AIM OF THE TASK: Please quote exactly the lines below from the line containing "2.1.3 In-class Time" to the line containing "2.3 Hardware Limitations", both lines included, and nothing else.

** EXTRACTED ENTRIES follows **

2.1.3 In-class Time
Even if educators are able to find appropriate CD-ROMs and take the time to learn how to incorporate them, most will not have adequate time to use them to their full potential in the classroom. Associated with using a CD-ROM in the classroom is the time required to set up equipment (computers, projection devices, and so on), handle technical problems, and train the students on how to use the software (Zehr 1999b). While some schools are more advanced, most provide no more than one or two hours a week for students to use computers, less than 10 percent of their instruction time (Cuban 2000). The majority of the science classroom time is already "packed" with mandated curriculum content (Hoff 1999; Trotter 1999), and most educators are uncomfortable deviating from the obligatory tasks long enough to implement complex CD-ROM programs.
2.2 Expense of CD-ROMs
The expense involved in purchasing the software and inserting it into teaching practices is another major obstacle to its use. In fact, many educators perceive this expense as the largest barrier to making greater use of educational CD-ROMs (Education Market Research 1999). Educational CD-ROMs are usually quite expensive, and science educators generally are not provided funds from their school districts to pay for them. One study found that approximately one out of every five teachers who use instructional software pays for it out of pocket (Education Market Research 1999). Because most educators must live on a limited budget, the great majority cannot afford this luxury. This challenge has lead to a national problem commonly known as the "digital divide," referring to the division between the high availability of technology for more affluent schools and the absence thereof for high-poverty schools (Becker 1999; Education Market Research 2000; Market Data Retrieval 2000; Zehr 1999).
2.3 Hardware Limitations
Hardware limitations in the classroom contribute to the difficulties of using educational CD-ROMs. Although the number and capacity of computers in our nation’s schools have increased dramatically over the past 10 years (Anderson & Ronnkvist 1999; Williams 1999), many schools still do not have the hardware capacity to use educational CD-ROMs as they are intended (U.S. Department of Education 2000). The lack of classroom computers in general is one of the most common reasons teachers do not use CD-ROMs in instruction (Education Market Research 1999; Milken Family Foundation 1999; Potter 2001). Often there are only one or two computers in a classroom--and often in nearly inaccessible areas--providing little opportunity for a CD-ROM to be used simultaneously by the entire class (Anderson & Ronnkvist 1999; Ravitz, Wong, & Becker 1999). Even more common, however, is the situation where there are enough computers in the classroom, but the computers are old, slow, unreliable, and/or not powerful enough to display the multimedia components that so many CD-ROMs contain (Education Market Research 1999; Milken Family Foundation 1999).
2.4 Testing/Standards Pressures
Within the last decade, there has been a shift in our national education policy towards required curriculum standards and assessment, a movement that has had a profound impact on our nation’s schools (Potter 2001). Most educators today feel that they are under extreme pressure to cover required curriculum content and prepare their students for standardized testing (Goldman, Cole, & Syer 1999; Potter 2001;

** End of EXTRACTED ENTRIES **
** EXTRACTED ENTRIES follows **

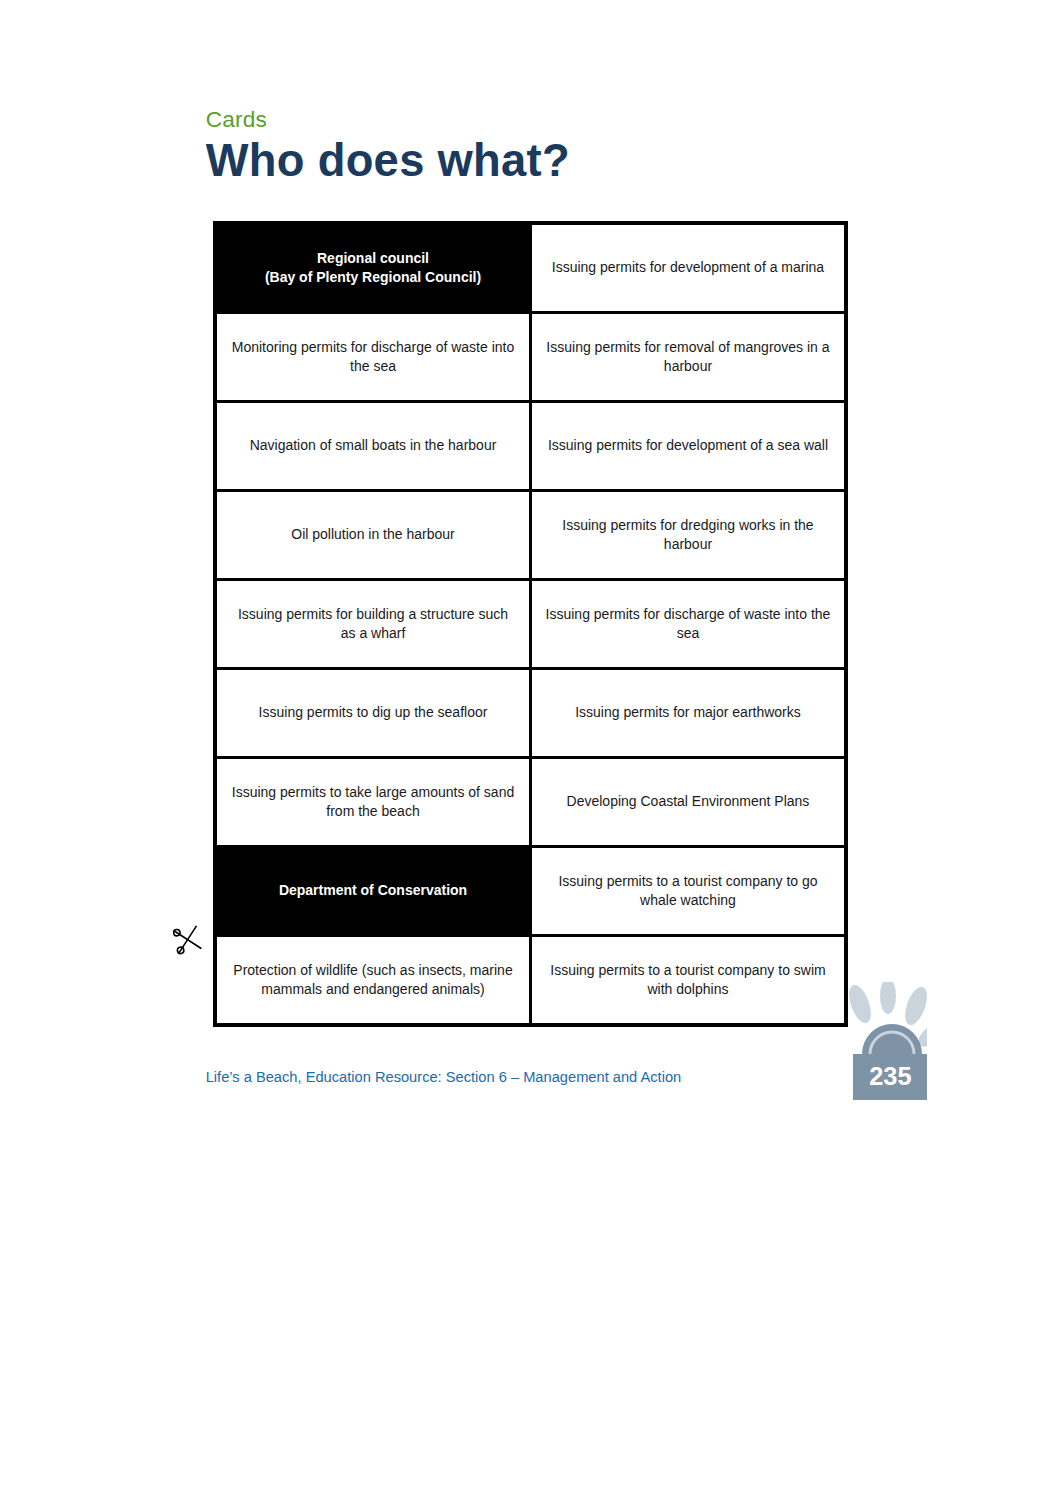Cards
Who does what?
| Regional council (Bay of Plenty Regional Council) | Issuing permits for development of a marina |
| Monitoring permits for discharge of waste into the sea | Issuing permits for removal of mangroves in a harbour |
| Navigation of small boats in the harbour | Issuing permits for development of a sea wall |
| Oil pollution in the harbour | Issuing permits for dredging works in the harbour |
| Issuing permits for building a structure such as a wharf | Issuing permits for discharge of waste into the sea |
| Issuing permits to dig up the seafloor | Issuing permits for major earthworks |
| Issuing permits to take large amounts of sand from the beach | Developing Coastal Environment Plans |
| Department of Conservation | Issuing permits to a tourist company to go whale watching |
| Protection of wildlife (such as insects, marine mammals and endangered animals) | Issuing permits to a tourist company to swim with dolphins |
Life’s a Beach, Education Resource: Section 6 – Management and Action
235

** End of EXTRACTED ENTRIES **
** EXTRACTED ENTRIES follows **

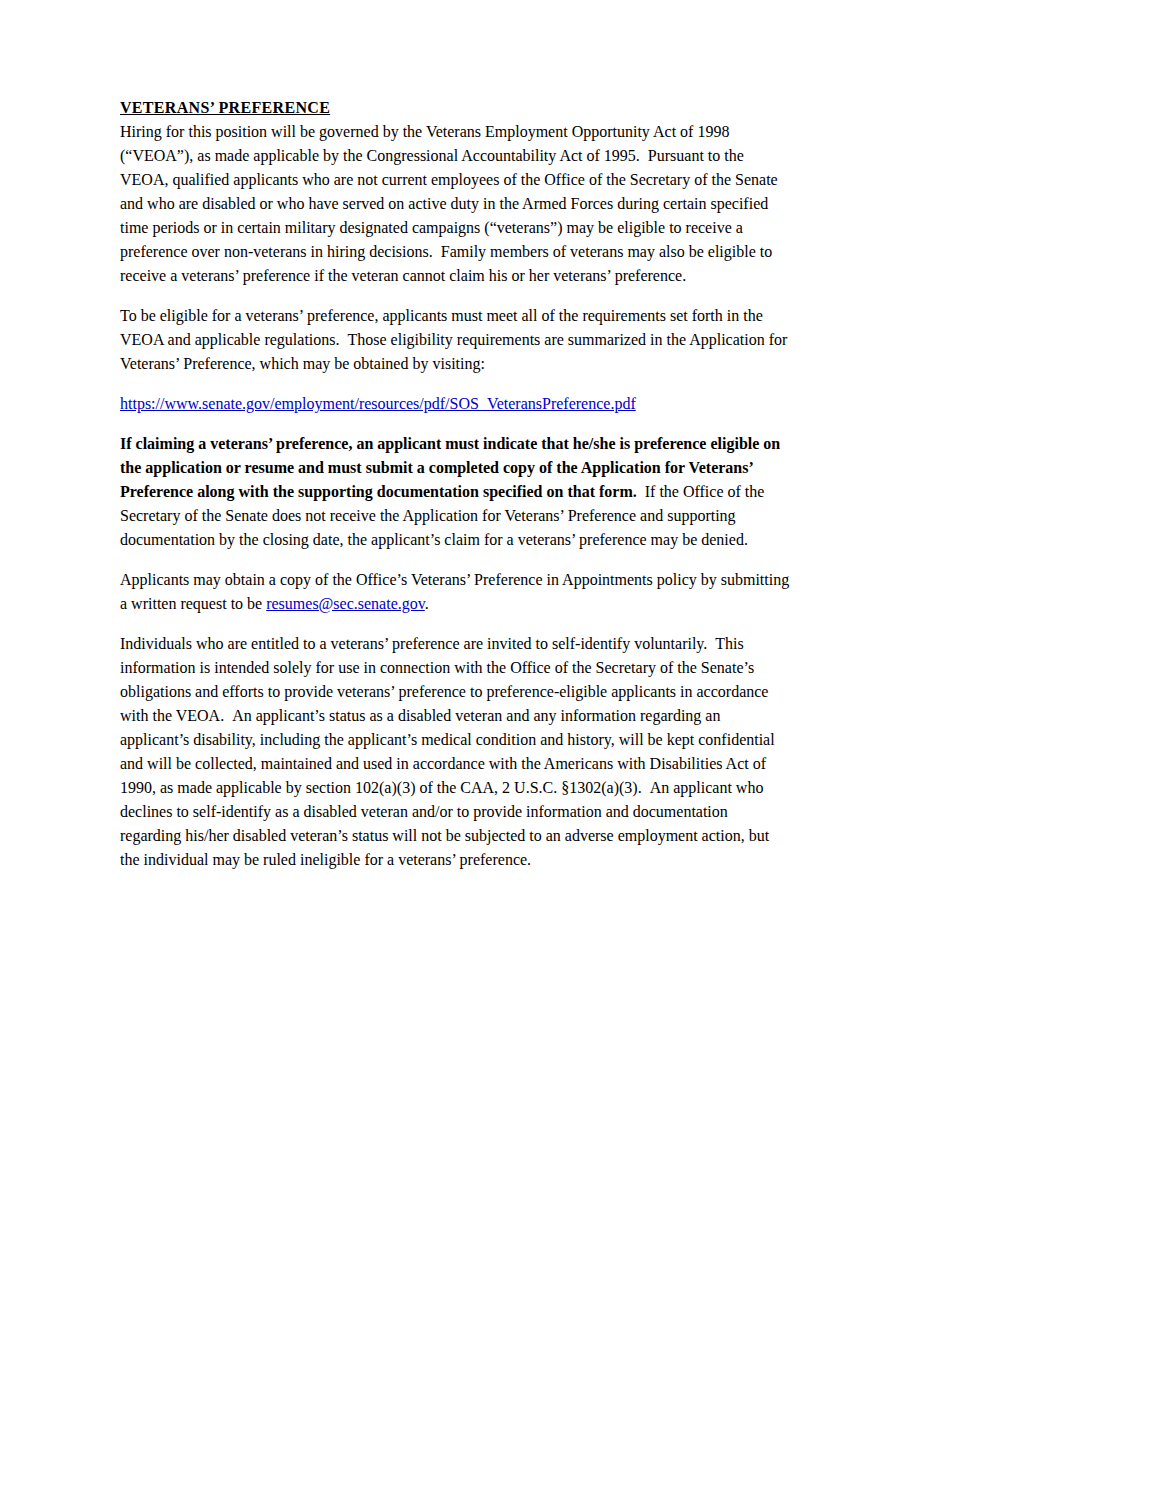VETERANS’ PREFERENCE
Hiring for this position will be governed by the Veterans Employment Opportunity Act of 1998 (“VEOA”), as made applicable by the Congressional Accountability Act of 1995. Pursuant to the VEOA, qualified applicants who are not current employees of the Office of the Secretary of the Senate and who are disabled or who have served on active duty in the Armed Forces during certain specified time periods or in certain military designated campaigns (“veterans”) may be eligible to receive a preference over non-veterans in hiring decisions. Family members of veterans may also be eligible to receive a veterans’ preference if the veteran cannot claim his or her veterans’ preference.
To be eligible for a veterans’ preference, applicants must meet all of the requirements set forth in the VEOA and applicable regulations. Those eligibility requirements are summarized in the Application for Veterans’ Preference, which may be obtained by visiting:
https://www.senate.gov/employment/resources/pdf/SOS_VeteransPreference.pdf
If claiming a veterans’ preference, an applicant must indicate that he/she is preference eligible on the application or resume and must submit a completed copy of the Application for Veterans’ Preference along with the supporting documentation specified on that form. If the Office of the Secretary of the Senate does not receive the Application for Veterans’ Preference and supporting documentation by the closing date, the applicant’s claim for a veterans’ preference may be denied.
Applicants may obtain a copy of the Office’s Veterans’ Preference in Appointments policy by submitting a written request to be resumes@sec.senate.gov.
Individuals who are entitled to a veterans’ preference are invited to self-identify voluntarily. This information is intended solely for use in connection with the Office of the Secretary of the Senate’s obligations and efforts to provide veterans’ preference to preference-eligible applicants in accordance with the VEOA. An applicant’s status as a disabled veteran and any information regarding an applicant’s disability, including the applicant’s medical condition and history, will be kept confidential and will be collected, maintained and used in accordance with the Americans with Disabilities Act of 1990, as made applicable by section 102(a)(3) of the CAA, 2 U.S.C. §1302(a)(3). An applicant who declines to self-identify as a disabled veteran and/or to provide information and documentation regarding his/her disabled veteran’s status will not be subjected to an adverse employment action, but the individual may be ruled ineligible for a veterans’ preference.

** End of EXTRACTED ENTRIES **

TASK RESPONSE:
2.1.3 In-class Time
Even if educators are able to find appropriate CD-ROMs and take the time to learn how to incorporate them, most will not have adequate time to use them to their full potential in the classroom. Associated with using a CD-ROM in the classroom is the time required to set up equipment (computers, projection devices, and so on), handle technical problems, and train the students on how to use the software (Zehr 1999b). While some schools are more advanced, most provide no more than one or two hours a week for students to use computers, less than 10 percent of their instruction time (Cuban 2000). The majority of the science classroom time is already "packed" with mandated curriculum content (Hoff 1999; Trotter 1999), and most educators are uncomfortable deviating from the obligatory tasks long enough to implement complex CD-ROM programs.
2.2 Expense of CD-ROMs
The expense involved in purchasing the software and inserting it into teaching practices is another major obstacle to its use. In fact, many educators perceive this expense as the largest barrier to making greater use of educational CD-ROMs (Education Market Research 1999). Educational CD-ROMs are usually quite expensive, and science educators generally are not provided funds from their school districts to pay for them. One study found that approximately one out of every five teachers who use instructional software pays for it out of pocket (Education Market Research 1999). Because most educators must live on a limited budget, the great majority cannot afford this luxury. This challenge has lead to a national problem commonly known as the "digital divide," referring to the division between the high availability of technology for more affluent schools and the absence thereof for high-poverty schools (Becker 1999; Education Market Research 2000; Market Data Retrieval 2000; Zehr 1999).
2.3 Hardware Limitations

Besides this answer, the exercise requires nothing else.